Presenter: Stig Abell
Producer: Julian May
David Bailey, Joseph Hillier Plymouth Sculpture
Photographer David Bailey has shot some of the most iconic portraits of the last six decades, from the Kray twins to the Queen. He talks about his life and career and how to achieve the perfect portrait shot.
Tomorrow the UK’s largest cast bronze sculpture is unveiled in Plymouth. John talks to artist Joseph Hillier, who has been working on the crouching female figure called Messenger for the last two years.
Sophie Wright from Magnum considers the different ways photographers have captured the body in a new exhibition at the Sainsbury Centre for Visual Arts in Norwich, The Body Observed: Magnum Photos.
Presenter: John Wilson
Producer: Timothy Prosser
Tom Hiddleston, Zawe Ashton, Charlie Cox in Betrayal, plus TV drama Pose
Tom Hiddleston, Zawe Ashton, and Charlie Cox star in a new production of Betrayal – Harold Pinter’s play based on his affair with Joan Bakewell. The actors discuss being on stage throughout the play, even in scenes they’re not scripted in, the difference between a Pinter pause and a silence, and how playing squash helped them get into character.

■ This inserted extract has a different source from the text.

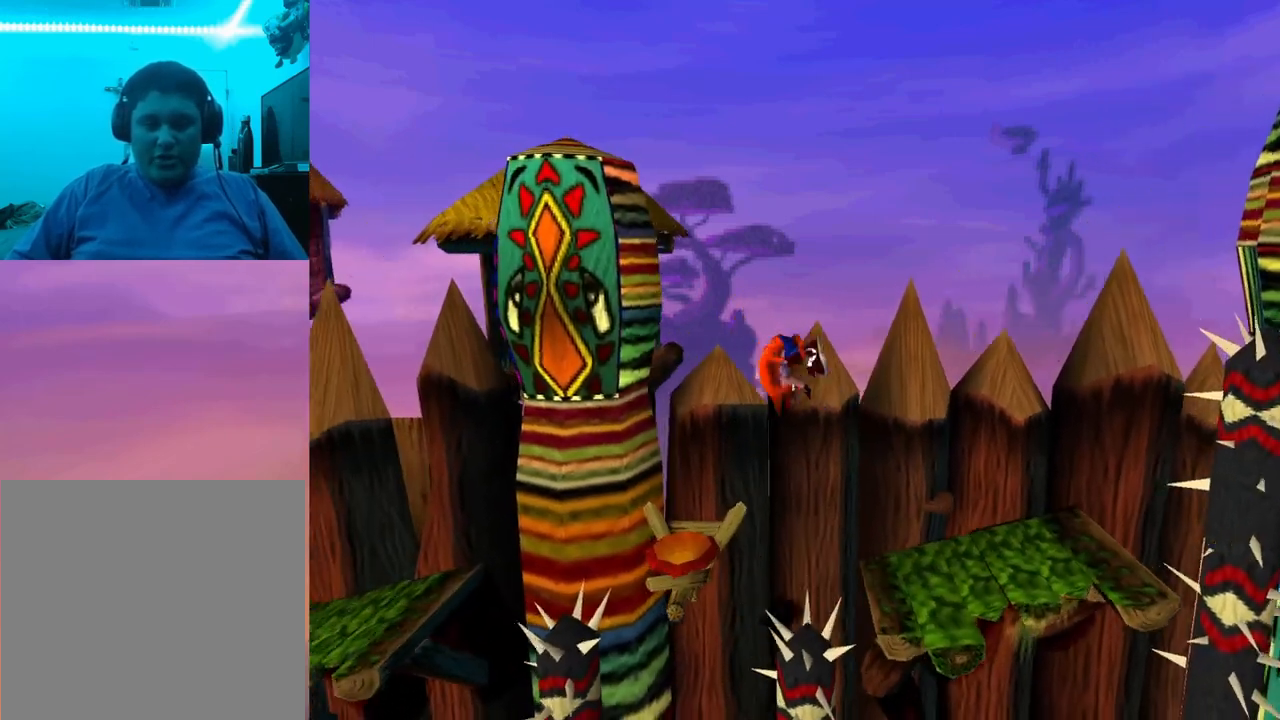
{"buttons": ["CROSS", "DPAD_LEFT"], "events": []}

Plus the 1980's New York drag 'ballroom' scene in ground-breaking new BBC drama series Pose, which features five trans actresses in lead roles. Samira talks to creator Steven Canals, who was inspired by the 1990 documentary Paris is Burning.
And poet Caleb Femi’s new work to celebrate today's Spring Equinox, commissioned by Radio 4 as part of its Four Seasons day of poetry. Caleb performs Here Too Spring Comes To Us With Open Arms.
Presenter: Samira Ahmed
Producer: Emma Wallace
The White Crow reviewed and tackling difficult issues in theatre
Ralph Fiennes' third film as director is The White Crow, the story of how Russian ballet dancer Rudolf Nureyev came from a peasant upbringing to be one of the greatest dancers, and how whilst on tour in Paris in 1961 he defected to the West from the Soviet Union. Critic Sarah Crompton reviews.

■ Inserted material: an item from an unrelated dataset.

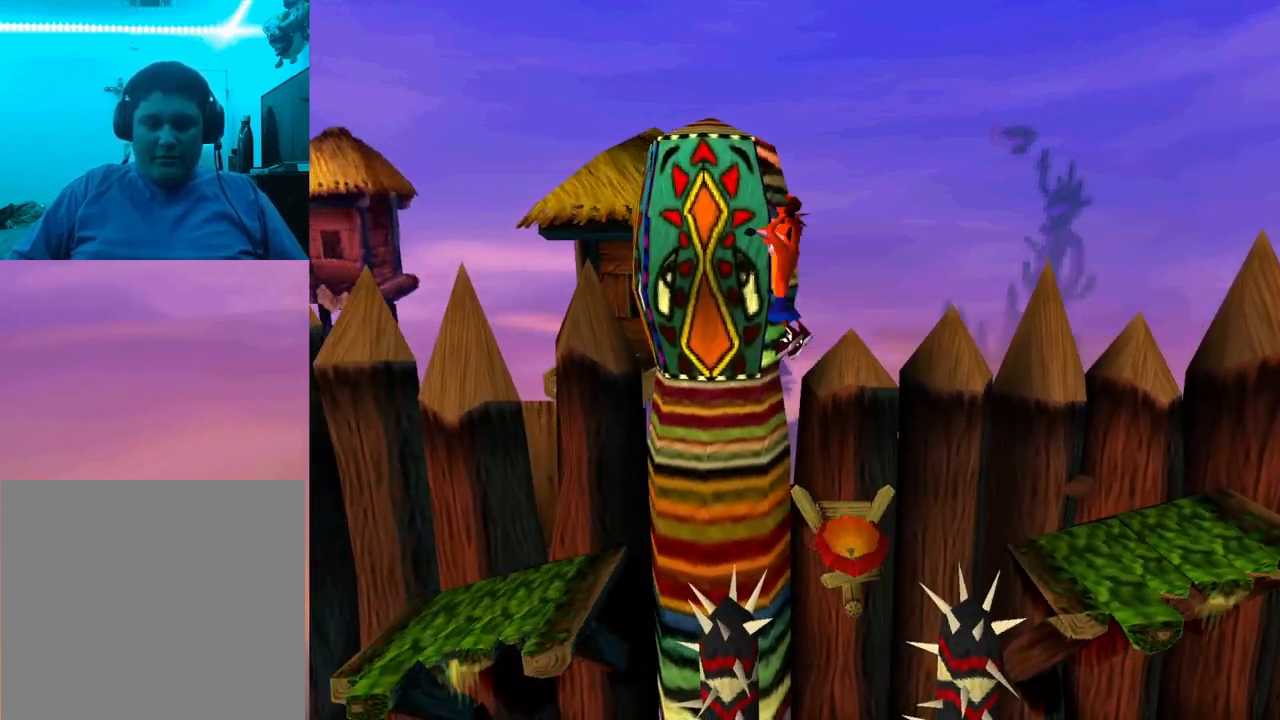
{"buttons": ["DPAD_LEFT"], "events": [[133, "CROSS", "up"]]}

Last week dozens of well-heeled American parents, including actresses Felicity Huffman and Lori Loughlin, were charged with involvement in a scheme to fabricate academic and athletic credentials to get their children into prestigious universities. And last week Joshua Harmon’s play ‘Admissions’ opened here. It’s about a woman who, devoted to improving diversity at her elite school, finds herself somewhat challenged when her son doesn’t get into Yale - but his mixed race best friend does. And this week another American play, ‘Downstate’ by Bruce Norris, opens at the National Theatre. This is set in a group home where four men, convicted of sex crimes against children and tagged, live. A man comes to confront his abuser, but our sympathies are not only with him. With Samira Ahmed the two playwrights discuss how and why, far from being escapist, the theatre is where contentious issues are imaginatively examined today.